> _Selected passage_:

-- Opening Marker --

Thanks for the report and the patch!
>
> Cc: Len Brown <len.brown@intel.com>
> Cc: Pavel Machek <pavel@ucw.cz>
> Cc: Greg Kroah-Hartman <gregkh@linuxfoundation.org>
> Cc: <linux-pm@vger.kernel.org>
> Signed-off-by: Stephen Boyd <swboyd@chromium.org>
> ---
> drivers/base/power/domain.c | 40 ++++++++++++++++++-------------------
> 1 file changed, 19 insertions(+), 21 deletions(-)
>
> diff --git a/drivers/base/power/domain.c b/drivers/base/power/domain.c
> index b6a782c31613..18063046961c 100644
> --- a/drivers/base/power/domain.c
> +++ b/drivers/base/power/domain.c
> @@ -1984,8 +1984,8 @@ int pm_genpd_init(struct generic_pm_domain *genpd,
>
> mutex_lock(&gpd_list_lock);
> list_add(&genpd->gpd_list_node, &gpd_list);
> - genpd_debug_add(genpd);
> mutex_unlock(&gpd_list_lock);
> + genpd_debug_add(genpd);
>
> return 0;
> }
> @@ -2162,9 +2162,11 @@ static int genpd_add_provider(struct device_node *np, genpd_xlate_t xlate,
> cp->xlate = xlate;
> fwnode_dev_initialized(&np->fwnode, true);
>
> + mutex_lock(&gpd_list_lock);
By looking at the existing code, $subject patch makes the behavior
consistent and fixes the problem that the locks must always be
taken/released in the same order.
However, as I have been looking at this before (but never got to the
point of sending a patch), I am actually thinking that it would be
better to decouple the two locks, instead of further combining them.
In other words, we shouldn't lock/unlock the &gpd_list_lock here in
this function. Of course, that also means we need to fixup the code in
of_genpd_del_provider() accordingly.
> mutex_lock(&of_genpd_mutex);
> list_add(&cp->link, &of_genpd_providers);
> mutex_unlock(&of_genpd_mutex);
> + mutex_unlock(&gpd_list_lock);
> pr_debug("Added domain provider from %pOF\n", np);
>
> return 0;
> @@ -2172,12 +2174,19 @@ static int genpd_add_provider(struct device_node *np, genpd_xlate_t xlate,
>
> static bool genpd_present(const struct generic_pm_domain *genpd)

-- Closing Marker --

> _Problem_:
Extend the power domain locking patch review past its last line shown. The material that comes next isn't needed.

> _Supplied material_:

-- Opening Marker --

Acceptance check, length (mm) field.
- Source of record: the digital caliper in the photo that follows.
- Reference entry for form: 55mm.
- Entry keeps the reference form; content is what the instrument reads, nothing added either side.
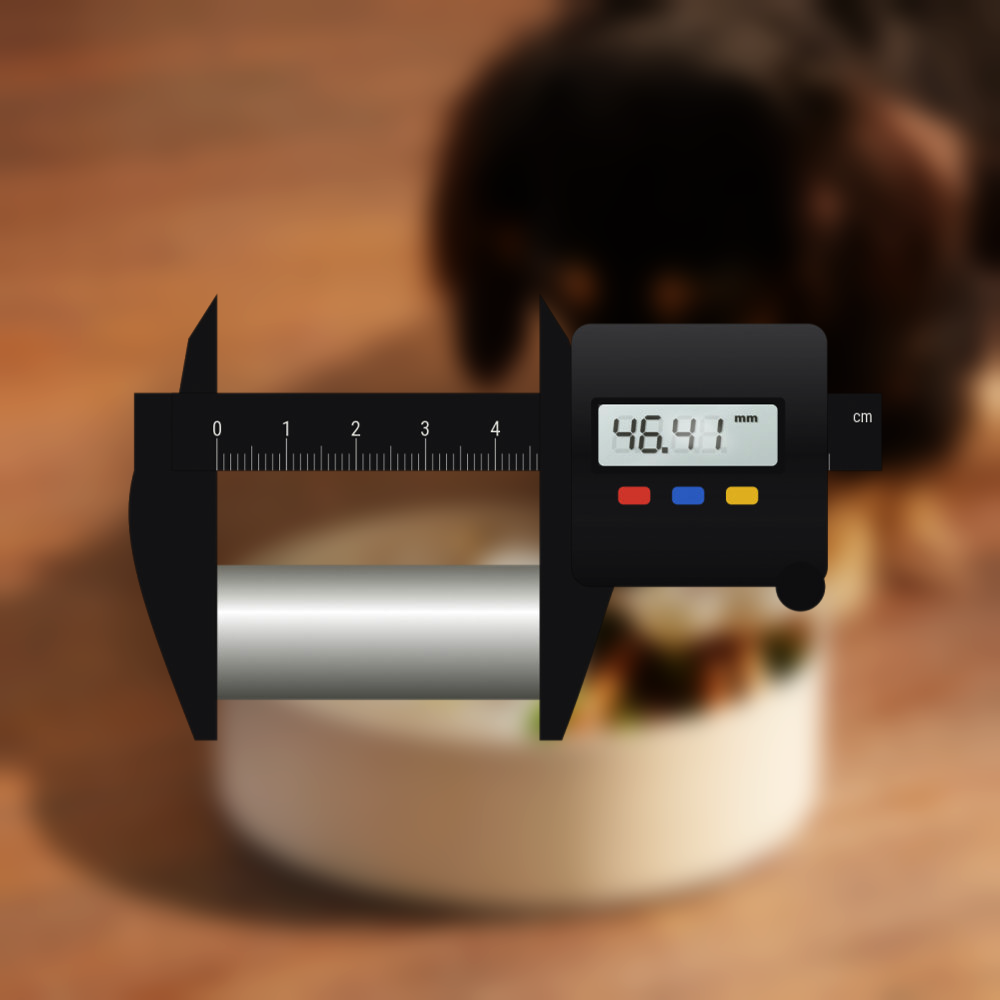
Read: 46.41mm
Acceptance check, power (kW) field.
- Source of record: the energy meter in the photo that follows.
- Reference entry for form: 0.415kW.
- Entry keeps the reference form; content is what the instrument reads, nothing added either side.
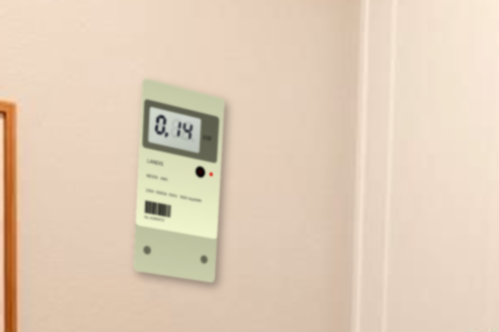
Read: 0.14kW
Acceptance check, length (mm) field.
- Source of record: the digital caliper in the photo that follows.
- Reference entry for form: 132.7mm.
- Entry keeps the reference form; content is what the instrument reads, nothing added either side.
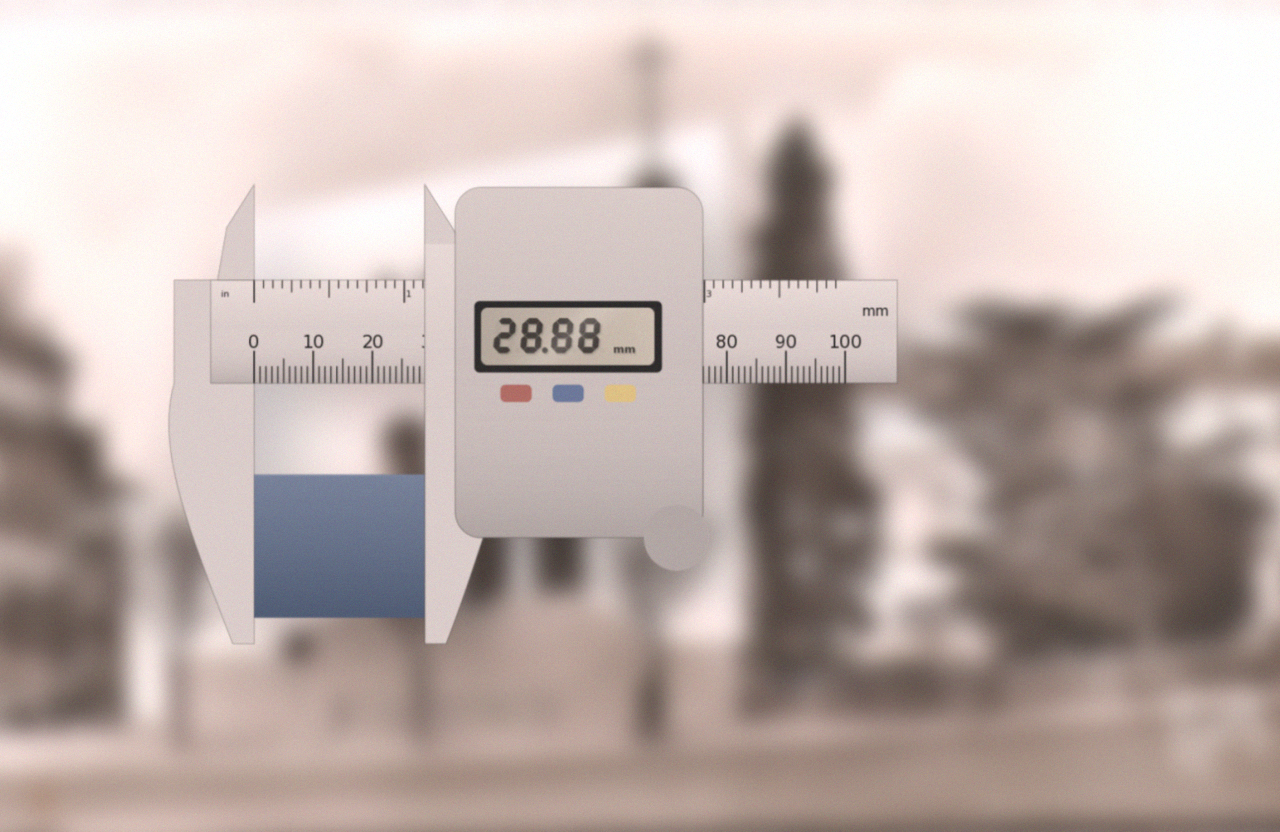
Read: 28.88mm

-- Closing Marker --

> _Solved problem_:
> {
> + bool ret = false;
> const struct generic_pm_domain *gpd;
>
> - list_for_each_entry(gpd, &gpd_list, gpd_list_node)
> - if (gpd == genpd)
> - return true;
> - return false;
> + mutex_lock(&gpd_list_lock);
> + list_for_each_entry(gpd, &gpd_list, gpd_list_node) {
> + if (gpd == genpd) {
> + ret = true;
> + break;
> + }
> + }
> + mutex_unlock(&gpd_list_lock);
> +
> + return ret;
> }
>
> /**
> @@ -2188,15 +2197,13 @@ static bool genpd_present(const struct generic_pm_domain *genpd)
> int of_genpd_add_provider_simple(struct device_node *np,
> struct generic_pm_domain *genpd)
> {
> - int ret = -EINVAL;
> + int ret;
>
> if (!np || !genpd)
> return -EINVAL;
>
> - mutex_lock(&gpd_list_lock);
> -
> if (!genpd_present(genpd))
> - goto unlock;
> + return -EINVAL;
>
> genpd->dev.of_node = np;
>
> @@ -2207,7 +2214,7 @@ int of_genpd_add_provider_simple(struct device_node *np,
> if (ret != -EPROBE_DEFER)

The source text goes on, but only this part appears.